(Collected data entries)

..............................

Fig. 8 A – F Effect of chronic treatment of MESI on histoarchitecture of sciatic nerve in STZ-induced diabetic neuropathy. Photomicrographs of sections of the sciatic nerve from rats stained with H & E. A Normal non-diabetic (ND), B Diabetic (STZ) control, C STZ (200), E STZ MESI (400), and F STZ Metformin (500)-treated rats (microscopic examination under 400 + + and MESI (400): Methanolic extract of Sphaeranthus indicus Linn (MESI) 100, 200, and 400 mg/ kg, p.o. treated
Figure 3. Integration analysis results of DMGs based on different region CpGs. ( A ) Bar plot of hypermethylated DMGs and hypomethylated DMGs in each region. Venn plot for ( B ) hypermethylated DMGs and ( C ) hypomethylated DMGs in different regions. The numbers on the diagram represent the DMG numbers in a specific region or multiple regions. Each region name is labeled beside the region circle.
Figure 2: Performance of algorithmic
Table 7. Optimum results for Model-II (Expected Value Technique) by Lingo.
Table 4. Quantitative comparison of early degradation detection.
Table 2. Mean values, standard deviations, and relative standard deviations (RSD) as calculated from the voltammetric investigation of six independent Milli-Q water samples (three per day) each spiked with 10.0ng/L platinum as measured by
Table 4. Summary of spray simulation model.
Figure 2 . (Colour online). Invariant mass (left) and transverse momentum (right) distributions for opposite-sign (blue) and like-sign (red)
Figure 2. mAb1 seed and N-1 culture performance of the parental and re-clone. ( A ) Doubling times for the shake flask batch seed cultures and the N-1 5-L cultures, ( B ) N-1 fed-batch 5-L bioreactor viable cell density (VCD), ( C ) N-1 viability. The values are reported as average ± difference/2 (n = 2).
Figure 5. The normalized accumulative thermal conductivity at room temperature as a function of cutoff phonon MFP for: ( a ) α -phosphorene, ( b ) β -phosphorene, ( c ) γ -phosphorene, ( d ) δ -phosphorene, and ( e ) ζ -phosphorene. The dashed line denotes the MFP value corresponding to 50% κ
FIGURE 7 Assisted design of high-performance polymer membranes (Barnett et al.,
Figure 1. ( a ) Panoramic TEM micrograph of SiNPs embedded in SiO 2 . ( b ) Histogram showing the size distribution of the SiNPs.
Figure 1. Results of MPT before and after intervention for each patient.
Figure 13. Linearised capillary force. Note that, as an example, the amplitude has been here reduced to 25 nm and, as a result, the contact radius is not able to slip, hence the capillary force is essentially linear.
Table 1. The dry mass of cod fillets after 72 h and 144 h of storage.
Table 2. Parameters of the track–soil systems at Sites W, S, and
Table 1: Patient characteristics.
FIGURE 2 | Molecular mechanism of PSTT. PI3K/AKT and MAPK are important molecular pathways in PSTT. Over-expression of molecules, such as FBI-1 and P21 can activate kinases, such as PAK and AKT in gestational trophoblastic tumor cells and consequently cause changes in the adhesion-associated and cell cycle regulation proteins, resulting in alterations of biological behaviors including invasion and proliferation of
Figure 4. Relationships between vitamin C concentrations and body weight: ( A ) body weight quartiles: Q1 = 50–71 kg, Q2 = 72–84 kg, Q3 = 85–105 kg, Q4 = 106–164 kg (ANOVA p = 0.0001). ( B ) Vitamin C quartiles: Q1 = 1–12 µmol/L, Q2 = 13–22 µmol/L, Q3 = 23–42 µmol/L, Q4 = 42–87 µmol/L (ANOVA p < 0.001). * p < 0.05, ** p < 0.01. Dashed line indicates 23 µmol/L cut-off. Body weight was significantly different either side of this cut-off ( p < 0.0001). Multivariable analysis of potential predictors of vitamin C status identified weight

..............................

▸ Action item
All entries shown above should be printed again exactly.

▸ Reply to the task
Fig. 8 A – F Effect of chronic treatment of MESI on histoarchitecture of sciatic nerve in STZ-induced diabetic neuropathy. Photomicrographs of sections of the sciatic nerve from rats stained with H & E. A Normal non-diabetic (ND), B Diabetic (STZ) control, C STZ (200), E STZ MESI (400), and F STZ Metformin (500)-treated rats (microscopic examination under 400 + + and MESI (400): Methanolic extract of Sphaeranthus indicus Linn (MESI) 100, 200, and 400 mg/ kg, p.o. treated
Figure 3. Integration analysis results of DMGs based on different region CpGs. ( A ) Bar plot of hypermethylated DMGs and hypomethylated DMGs in each region. Venn plot for ( B ) hypermethylated DMGs and ( C ) hypomethylated DMGs in different regions. The numbers on the diagram represent the DMG numbers in a specific region or multiple regions. Each region name is labeled beside the region circle.
Figure 2: Performance of algorithmic
Table 7. Optimum results for Model-II (Expected Value Technique) by Lingo.
Table 4. Quantitative comparison of early degradation detection.
Table 2. Mean values, standard deviations, and relative standard deviations (RSD) as calculated from the voltammetric investigation of six independent Milli-Q water samples (three per day) each spiked with 10.0ng/L platinum as measured by
Table 4. Summary of spray simulation model.
Figure 2 . (Colour online). Invariant mass (left) and transverse momentum (right) distributions for opposite-sign (blue) and like-sign (red)
Figure 2. mAb1 seed and N-1 culture performance of the parental and re-clone. ( A ) Doubling times for the shake flask batch seed cultures and the N-1 5-L cultures, ( B ) N-1 fed-batch 5-L bioreactor viable cell density (VCD), ( C ) N-1 viability. The values are reported as average ± difference/2 (n = 2).
Figure 5. The normalized accumulative thermal conductivity at room temperature as a function of cutoff phonon MFP for: ( a ) α -phosphorene, ( b ) β -phosphorene, ( c ) γ -phosphorene, ( d ) δ -phosphorene, and ( e ) ζ -phosphorene. The dashed line denotes the MFP value corresponding to 50% κ
FIGURE 7 Assisted design of high-performance polymer membranes (Barnett et al.,
Figure 1. ( a ) Panoramic TEM micrograph of SiNPs embedded in SiO 2 . ( b ) Histogram showing the size distribution of the SiNPs.
Figure 1. Results of MPT before and after intervention for each patient.
Figure 13. Linearised capillary force. Note that, as an example, the amplitude has been here reduced to 25 nm and, as a result, the contact radius is not able to slip, hence the capillary force is essentially linear.
Table 1. The dry mass of cod fillets after 72 h and 144 h of storage.
Table 2. Parameters of the track–soil systems at Sites W, S, and
Table 1: Patient characteristics.
FIGURE 2 | Molecular mechanism of PSTT. PI3K/AKT and MAPK are important molecular pathways in PSTT. Over-expression of molecules, such as FBI-1 and P21 can activate kinases, such as PAK and AKT in gestational trophoblastic tumor cells and consequently cause changes in the adhesion-associated and cell cycle regulation proteins, resulting in alterations of biological behaviors including invasion and proliferation of
Figure 4. Relationships between vitamin C concentrations and body weight: ( A ) body weight quartiles: Q1 = 50–71 kg, Q2 = 72–84 kg, Q3 = 85–105 kg, Q4 = 106–164 kg (ANOVA p = 0.0001). ( B ) Vitamin C quartiles: Q1 = 1–12 µmol/L, Q2 = 13–22 µmol/L, Q3 = 23–42 µmol/L, Q4 = 42–87 µmol/L (ANOVA p < 0.001). * p < 0.05, ** p < 0.01. Dashed line indicates 23 µmol/L cut-off. Body weight was significantly different either side of this cut-off ( p < 0.0001). Multivariable analysis of potential predictors of vitamin C status identified weight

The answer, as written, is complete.